Teks Pilihan>

Makin parah sakitnya. Makin parah hinaan datang, ditambah lagi mimpi-mimpi jilid kehidupan baru tentang pekerjaan yang mentereng, calon istri yang cantik, juga kehidupan gemah ripah loh jinawi Yang tak pernah menghampiri.  Ia letih. Jiwanya letih. Otaknya letih. Menteri kesehatan, mungkin juga letih. Dan keluarga kami merintih karena para tetangga melafazadkannya dengan sebutan gila. Pada sujud-sujud panjang dan di atas sajadah tua yang banjir air mata, aku lebur dalam doa, “Duh Yang Maha Digdaya, Siapa lagi selain Engkau yang kuasa meruntuhkan segala “gerhana?”

 

Bagaimana jika aku adalah ibu.  Dengan keletihan mendidik seraya membesarkan tujuh anak yang berentet seperti pagar, berikut keterbatasan juga kemiskinan yang tak bosan menghajar, apa masih tersisa sabar?  Jika aku adalah mamakku mungkin pecah kepalaku. Remuk langitku. Melengkung seluruh tulangku.

Mamak yang dengan uang tak seberapa yang selalu berusaha mengobatinya. Bahkan uang receh terakhirnya selalu habis karena tak tega membelikan kakak rokok. Hobi sekali ia ngeroko. Di kasih sebungkus, habis. Dua bungkus, ludes. Berapa pun yang disodorkan  pasti di sedot tuntas. Tapi anehnya, tak pernah ia batuk. Bertahun-tahun bahkan tak pernah sekalipun batuk. Pernah kuberdoa agar seminggu aja ia batuk. Bukan berharap berhenti, tapi sekedar mengurangi. Agar “jin”dalam dirinya tertekan, bosan dan tak lagi rajin merokok. Sebab saking nyandunya, kerap ku lihat ia mengais puntung di jalan. Sering ku cegah. Tapi ia malah tertawa dan berkeliling mencari rokok. Sedih sekali. Apalagi cuma untuk sepuntung rokok ia harus mengais-ais sampah. Kalau mamak tahu, tambah sedih lagi, tambah runtuh  lagi air di matanya.

Butir Tindakan 1>
Menurut teks pilihan, mengapa narator pernah berdoa agar kakaknya batuk selama seminggu? Jelaskan dalam satu sampai tiga kalimat.
Butir Tindakan 2>
Teruskan kisah tentang kakak yang sakit dalam teks pilihan, mulai setelah kalimat terakhirnya.

Data Terkumpul>

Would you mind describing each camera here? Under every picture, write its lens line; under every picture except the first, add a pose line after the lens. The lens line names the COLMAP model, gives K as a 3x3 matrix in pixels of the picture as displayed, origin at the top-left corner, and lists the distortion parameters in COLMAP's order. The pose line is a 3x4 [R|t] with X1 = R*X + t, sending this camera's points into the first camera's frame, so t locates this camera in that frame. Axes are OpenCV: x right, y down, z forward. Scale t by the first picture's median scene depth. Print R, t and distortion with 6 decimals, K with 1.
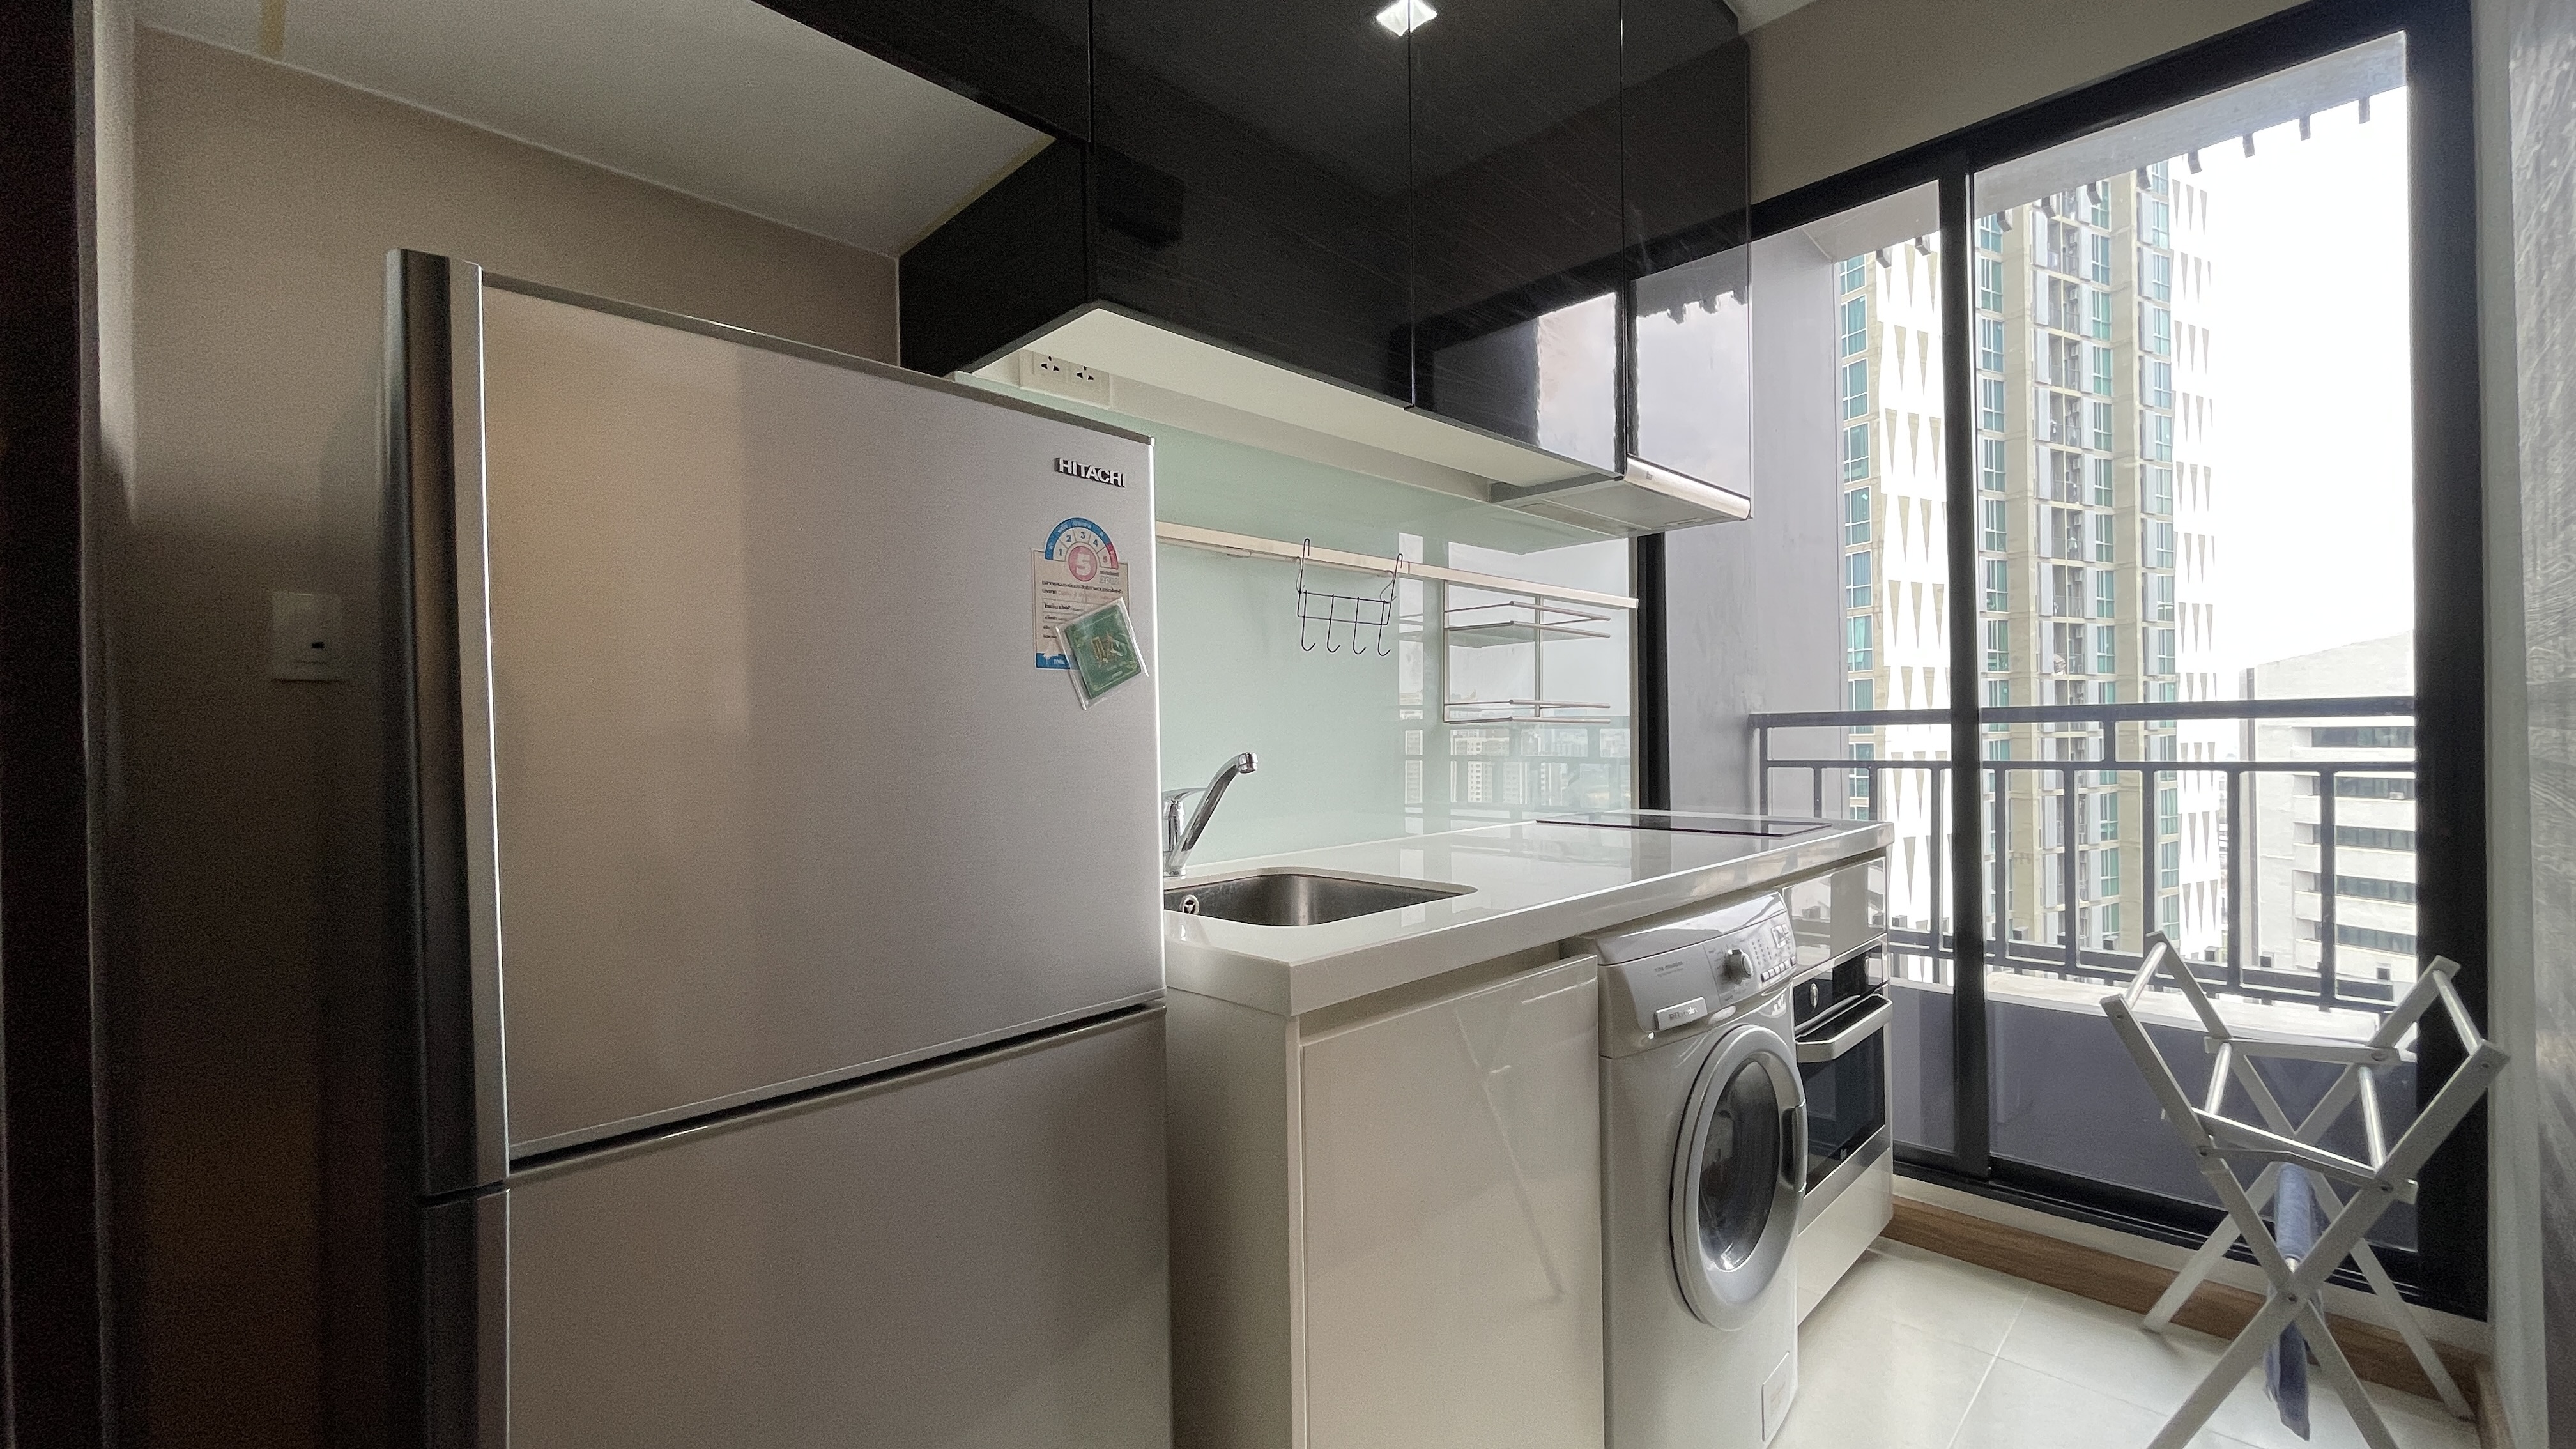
lens RADIAL K [[1035.3, 0, 1288.0], [0, 1035.3, 724.5], [0, 0, 1]] dist [0.001492, -0.000130]
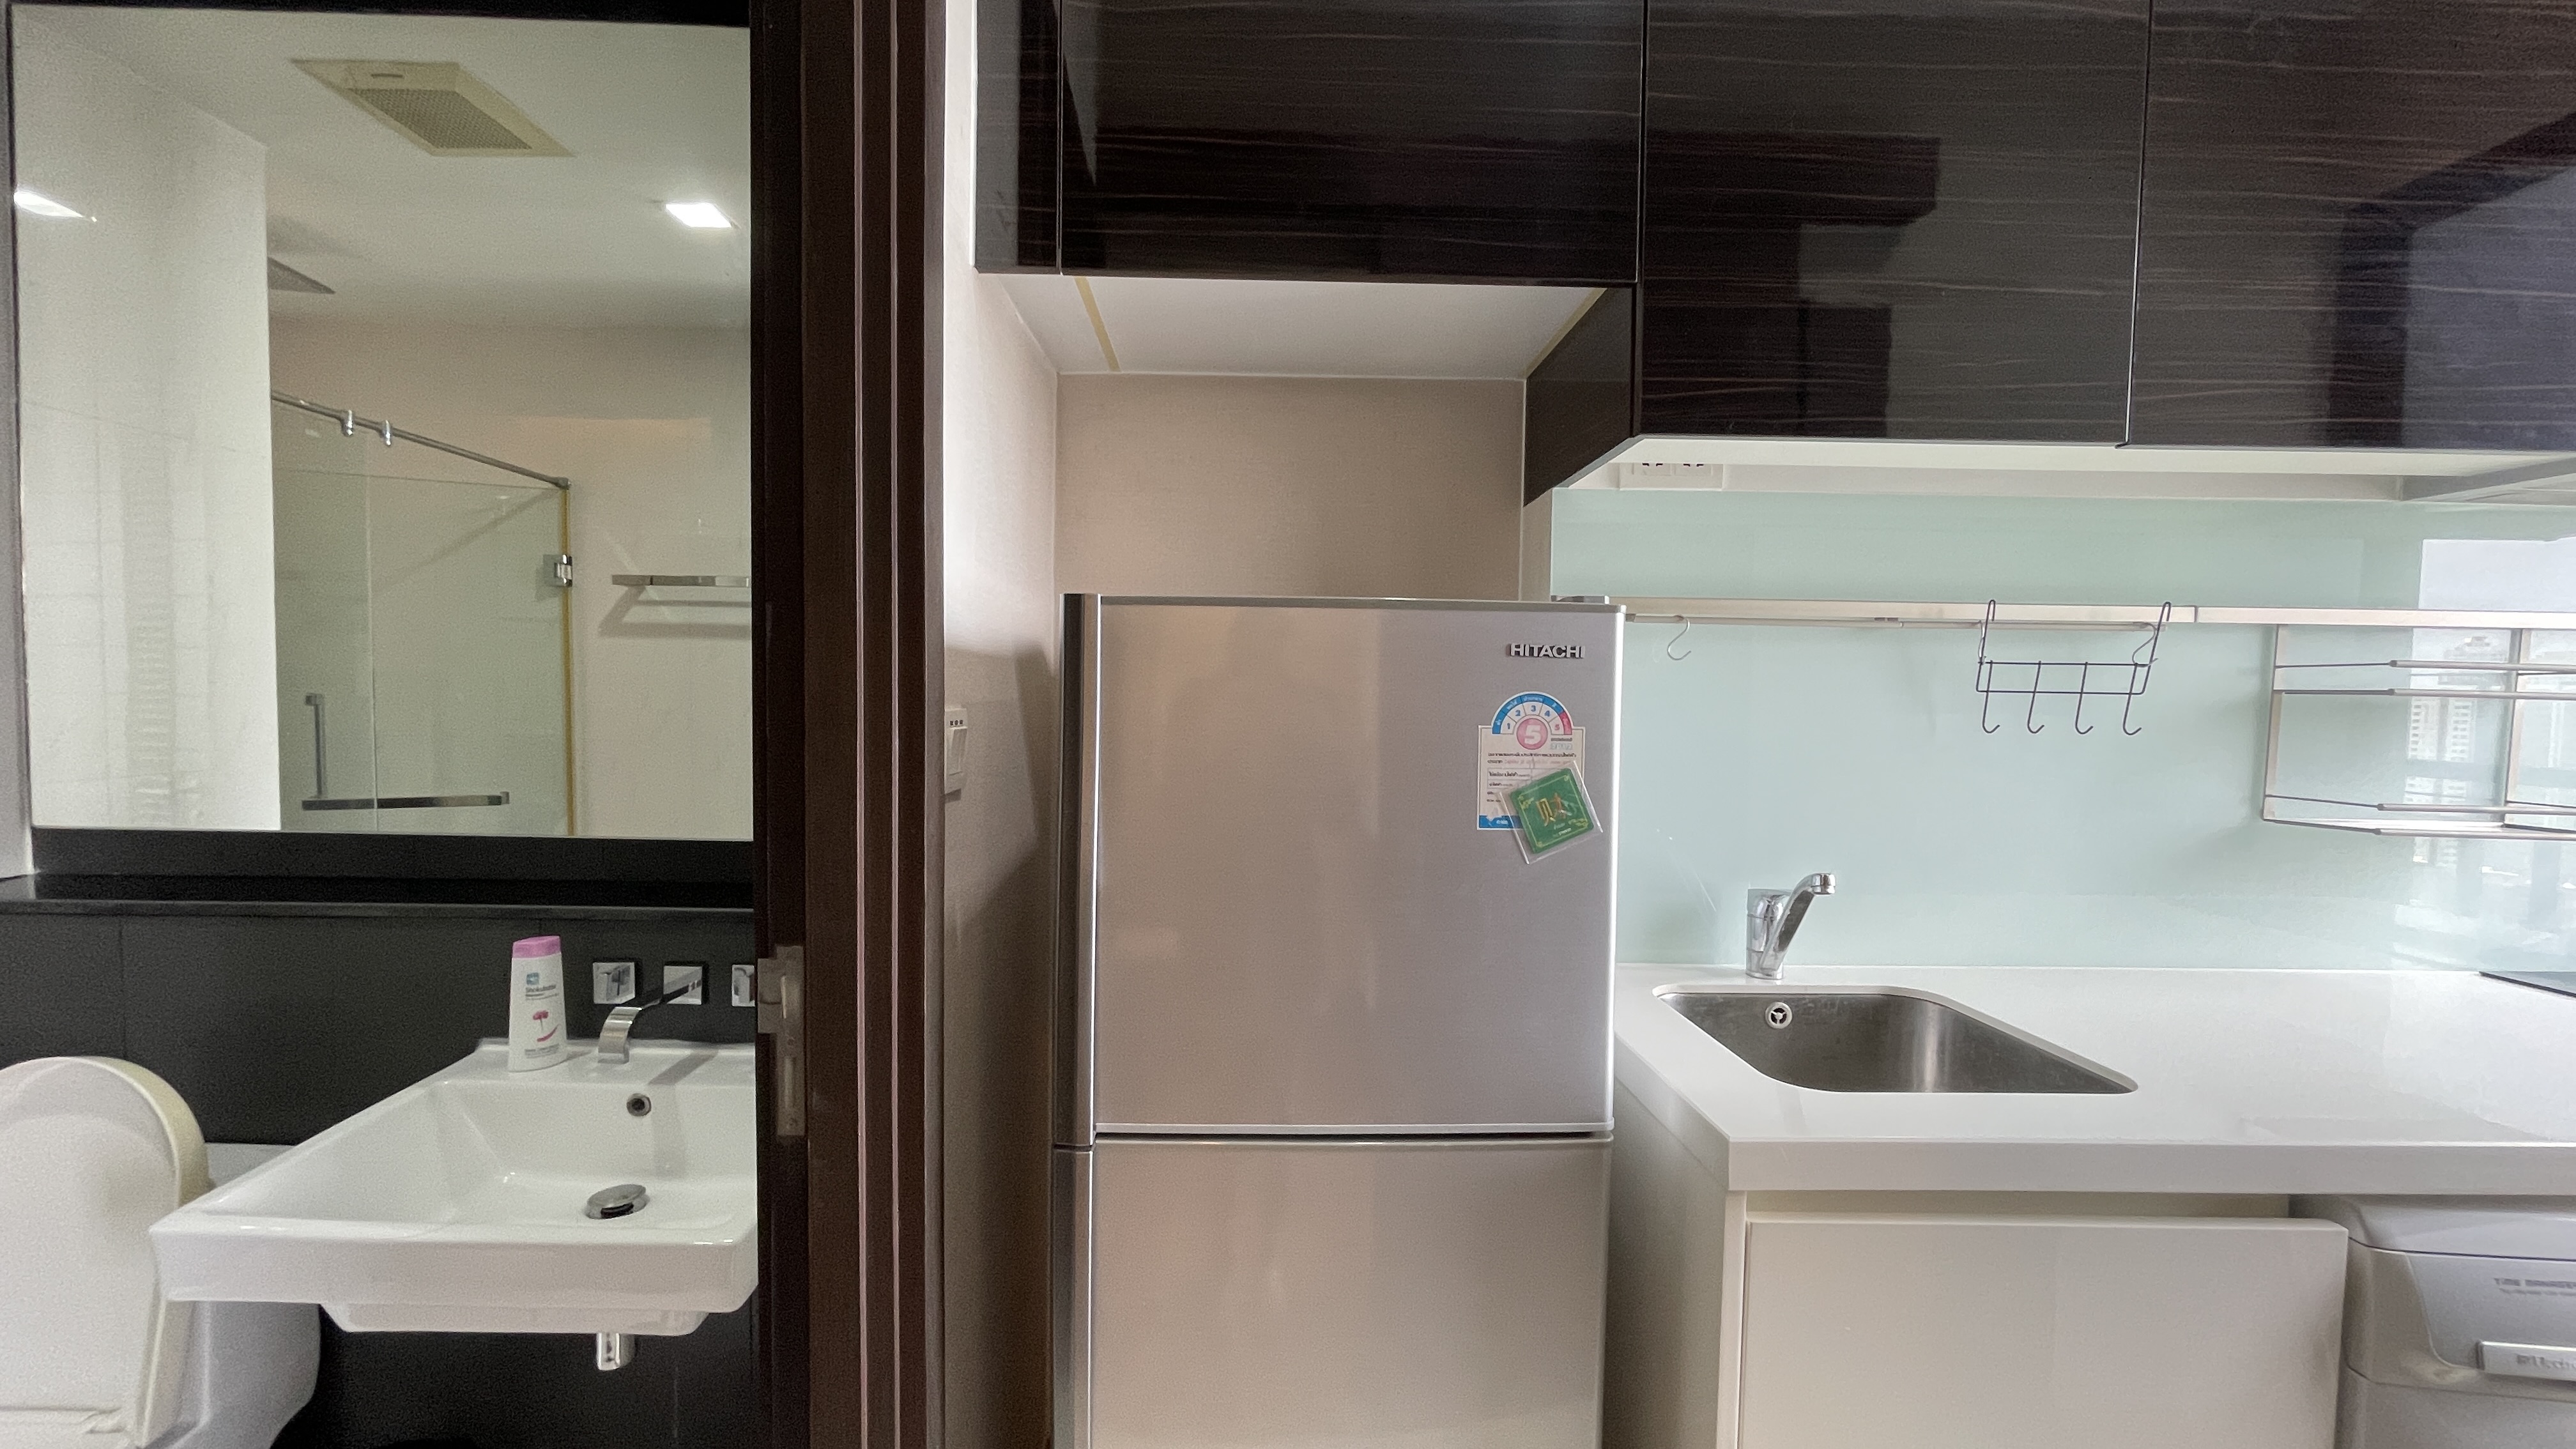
lens RADIAL K [[1074.4, 0, 1288.0], [0, 1074.4, 724.5], [0, 0, 1]] dist [-0.000637, -0.000197]
pose [[0.733606, 0.055245, -0.677326, 0.387441], [-0.031116, 0.998376, 0.047729, -0.208185], [0.678862, -0.013939, 0.734133, -0.034103]]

Jawaban Tugas 1>
Narator tidak berharap kakaknya berhenti merokok, tetapi ingin kebiasaan itu berkurang agar "jin" dalam dirinya tertekan, bosan, dan tak lagi rajin merokok. Doa itu muncul karena kakaknya begitu kecanduan sampai kerap mengais puntung rokok di jalan.

Jawaban Tugas 2>
Sudah berobat sana-sini, utang kanan kiri, kakak malah makin sering tertawa sendiri. Ada sesuatu yang menguasai dirinya, ia selalu tertawa. Tidak satu detik pun ku lihat ia menangis. baginya yang ada cuma tawa. Dalam satu diskusi saat kuliah psikologi sempat kubertanya. Apakah orang gila yang tertawa itu tanda ia bahagia dengan dirinya. Happy dengan kondisinya?  Nyaman dengan status sosialnya? Apakah tertawanya itu cuma bikinan? Dan dalam kondisi seperti itu kemana diri “sejati”nya  apakah tengah tertidur? Atau bermain bola dengan Lionel Messi di Barca sana?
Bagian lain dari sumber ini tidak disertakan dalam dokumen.